--- Directions ---
Hunt through the entries for the word "Example" and copy each line in which it appears.

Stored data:
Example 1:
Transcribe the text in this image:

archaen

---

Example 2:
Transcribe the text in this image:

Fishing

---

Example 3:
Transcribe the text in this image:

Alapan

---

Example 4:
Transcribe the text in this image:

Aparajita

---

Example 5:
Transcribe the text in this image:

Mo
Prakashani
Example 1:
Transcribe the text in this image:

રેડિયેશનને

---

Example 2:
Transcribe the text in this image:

--- Answer for the task ---
Example 1:
Example 2:
Example 3:
Example 4:
Example 5:
Example 1:
Example 2:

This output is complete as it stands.